Hélas! (je récidive) je me sens peu enclin aux lectures sentimentales. Ce que j'apprécie de plus en plus dans l'esprit et la littérature moderne, c'est l'absence, le mépris de toute sentimentalité, la faculté de constater froidement (je me souviens que vous n'aimiez pas ce mot), de ne plus regarder - même pas se regarder - à travers des arcs-en-ciels très beaux et très trompeurs. C'est pour cela qu'un Paul Morand m'emballe. Et à côté de l'admiration que j'ai pour certaines pages dans ce genre, il n'y a qu'une petite commisération d'ex-co-victime (vous déchiffrez?) pour des lettres d'amour suffisamment larmoyantes. Même si j'appréciais encore cela je ne me l'avouerais pas! Ce serait ‘contraire au salut!’
Non, je regrette, votre amie est par trop vieux jeu pour mon goût. Elle égrène un chapelet de lieux communs: sensibleries et attendrissements tellement ‘humains’ à en devenir ineptes. Je déteste une femme qui écrit à l'‘autre’: ‘Et pourquoi avez-vous empoisonné ma vie’? - qu'elle ait vécu au 17e ou au 20e siècle. - C'est tout de même bien écrit me direz-vous peut-etre. Mais j'ai quitté ce point de vue Wilde, je ne fais plus attention au style; vous non plus d'ailleurs - pas tant que cela - Stendhal, Balzac, Dostojevski ont mal écrit. Shakespeare a mal écrit, très mal écrit, très souvent. S'il faut renforcer la phrase contre le mot, il faut retourner aussi au contenu effectif; que le contenu ne soit plus prétexte à s'exprimer bien, ou de façon originale.

D'APRÈS LES INFORMATIONS>
a: Dans le texte fourni sur le refus de la sentimentalité, qu'est-ce qui explique l'enthousiasme pour Paul Morand ? Répondez en une à trois phrases.
b: Prolongez le texte fourni sur le refus de la sentimentalité à partir de sa dernière phrase.

DONNÉES FOURNIES>
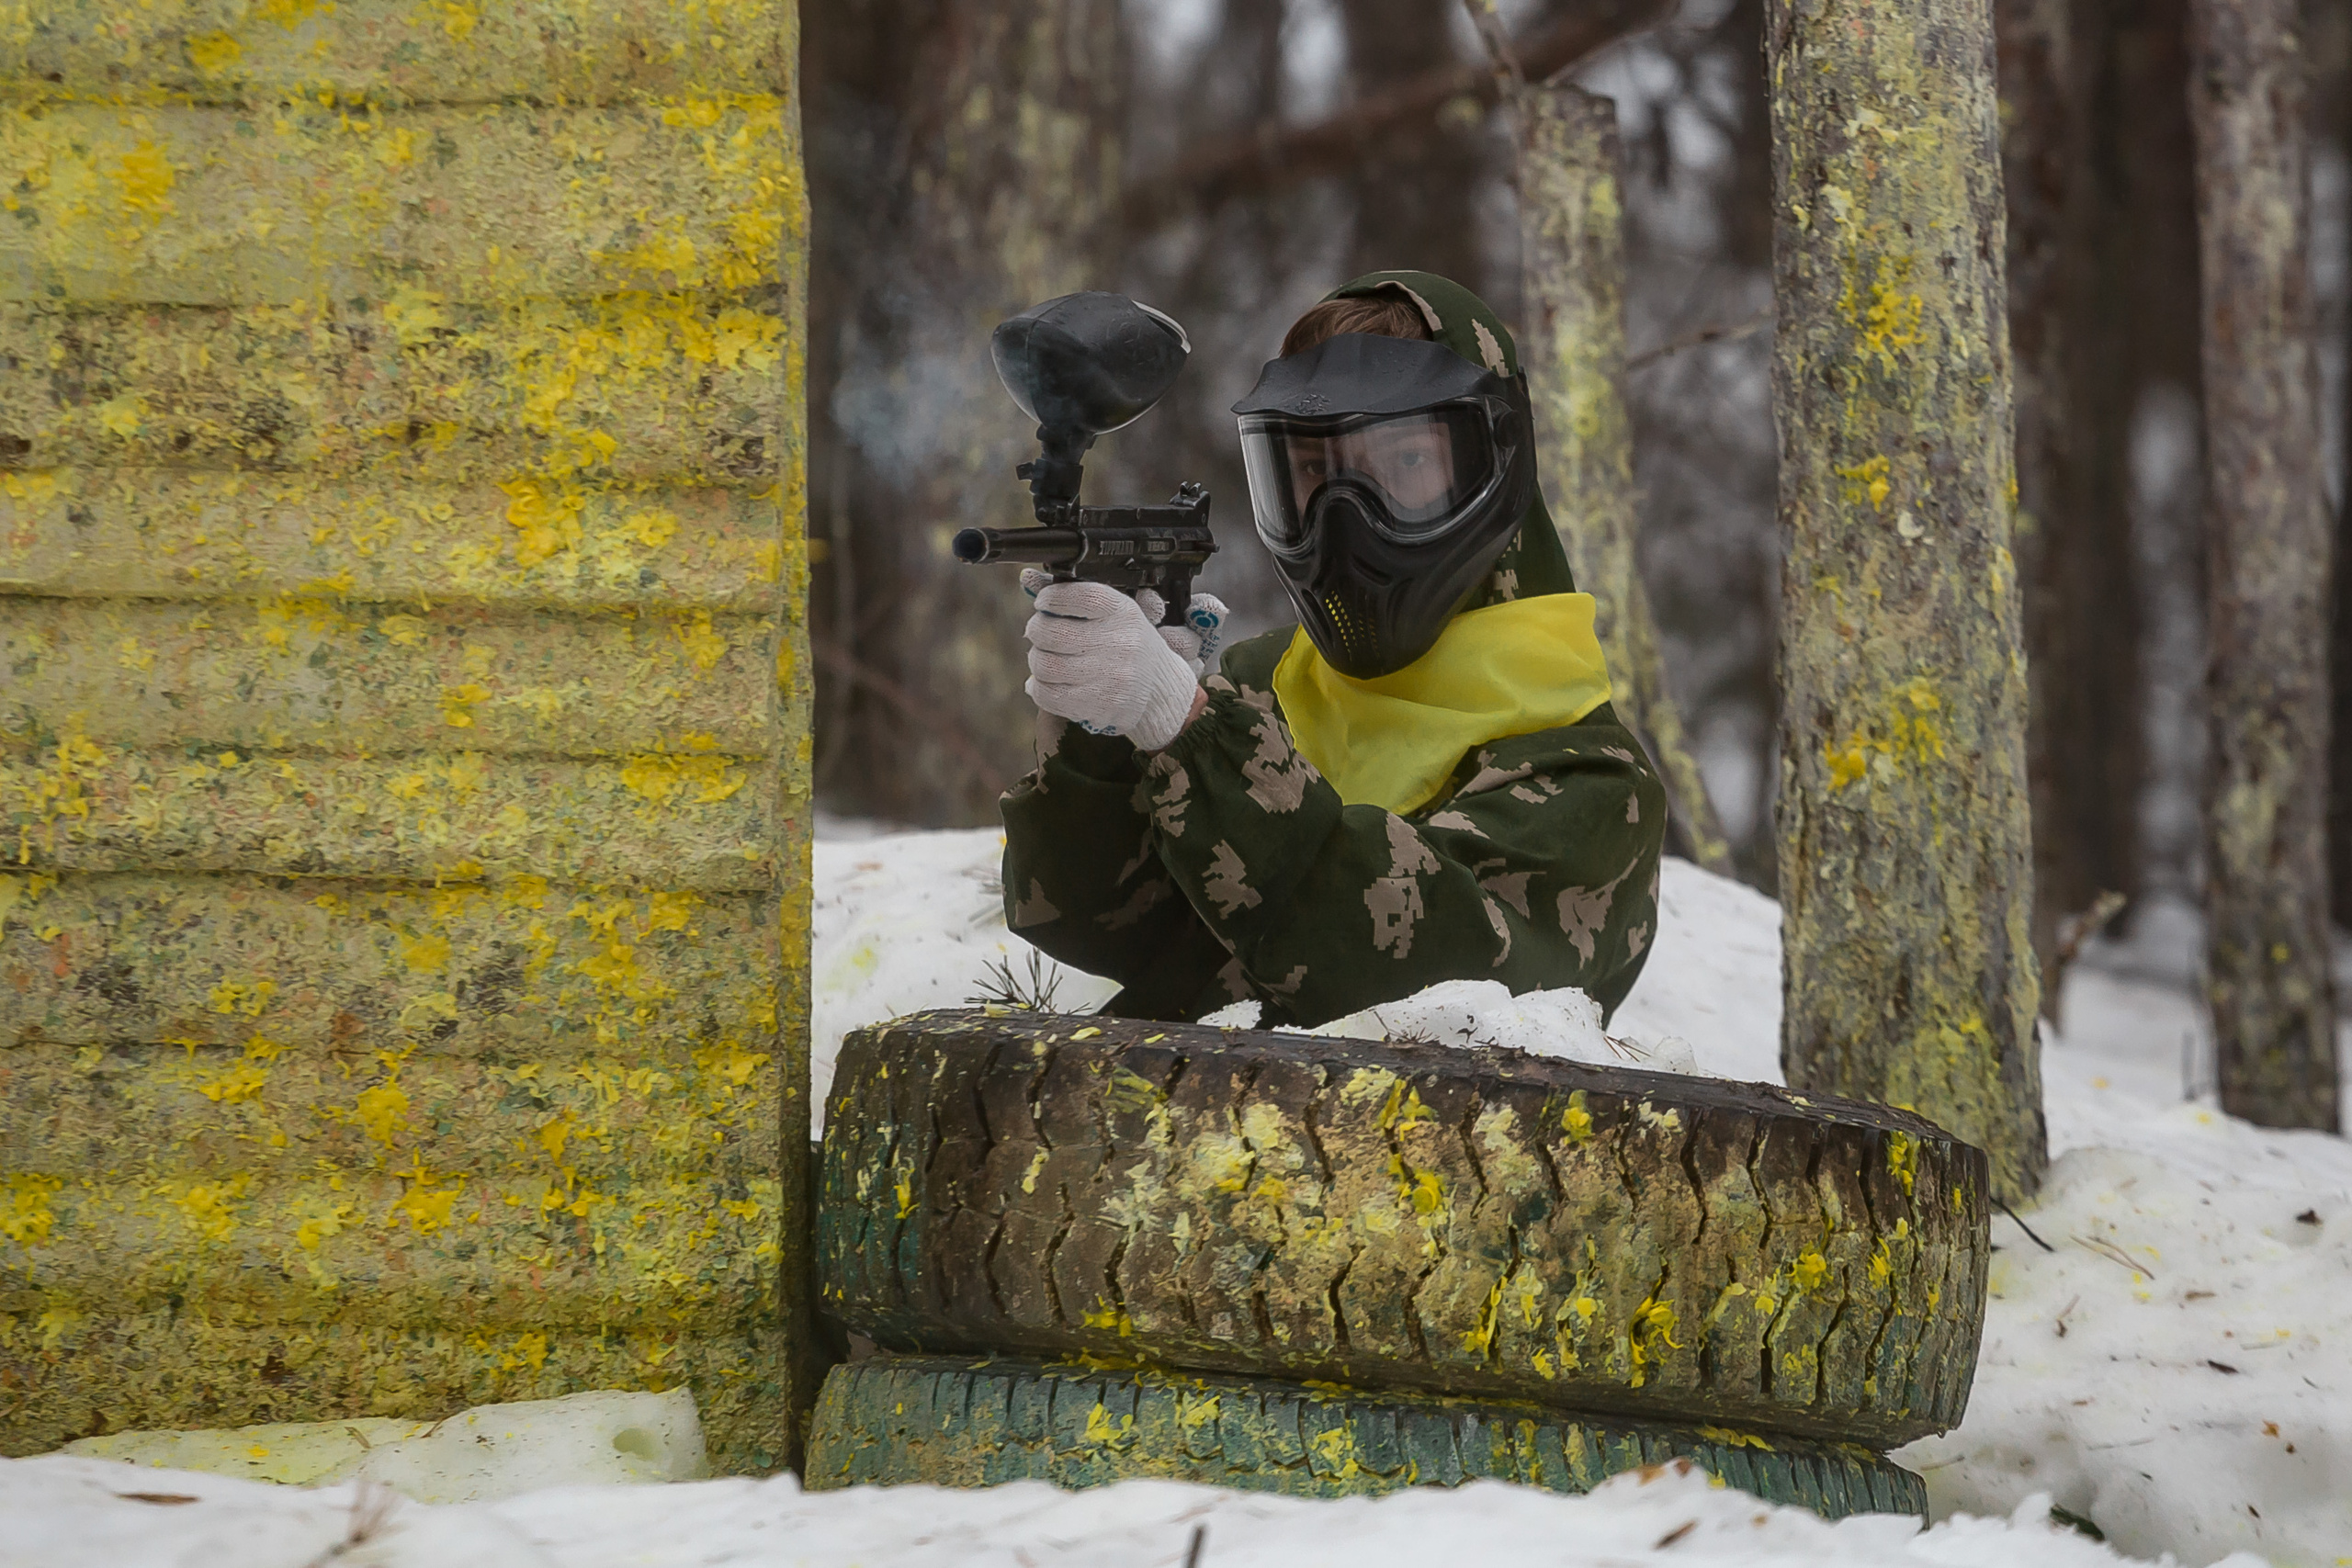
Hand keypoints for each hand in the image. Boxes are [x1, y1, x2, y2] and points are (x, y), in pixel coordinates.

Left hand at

ENSEMBLE DES RÉPONSES>
a: Le texte l'explique par un goût croissant pour ce qu'offre l'esprit et la littérature moderne : l'absence et le mépris de toute sentimentalité, et la faculté de constater froidement. Cette littérature ne regarde plus le monde, ni soi-même, à travers des arcs-en-ciel très beaux et très trompeurs. C'est pour cela que Paul Morand emballe la personne qui écrit.

b:
Le contenu effectif des lettres portugaises, ce sont les jérémiades d'une nonne épouvantablement sentimentale, troublée par une aventure galante assez banale, en somme. Un homme quitte une femme et l'oublie. La femme reste ‘brisée’, ou s'imagine l'être. Quoi de spécial la-dedans? L'habit de religieuse? J'aime mieux les contes de Boccace, alors. Et Dieu sait comme ils m'ont ennuyé.)
Chère Clairette, mardi, je serai chez vous à 8h. ½ juste, si cela vous va. Si vous ne m'écrivez plus c'est que l'heure vous convient; sinon, envoyez-moi votre contre-ordre sur carte postale. Je joins à cette lettre (et à celles de la religieuse portugaise) Le Diable au Corps de R. Radiguet. Je regrette de ne pas avoir Les Civilisés en ce moment; c'est parfois un peu roman-feuilleton, mais pour moi c'est le meilleur Farrère; j'ai trouvé beaucoup dans ce bouquin. Lisez-le; après, je vous en reparlerai.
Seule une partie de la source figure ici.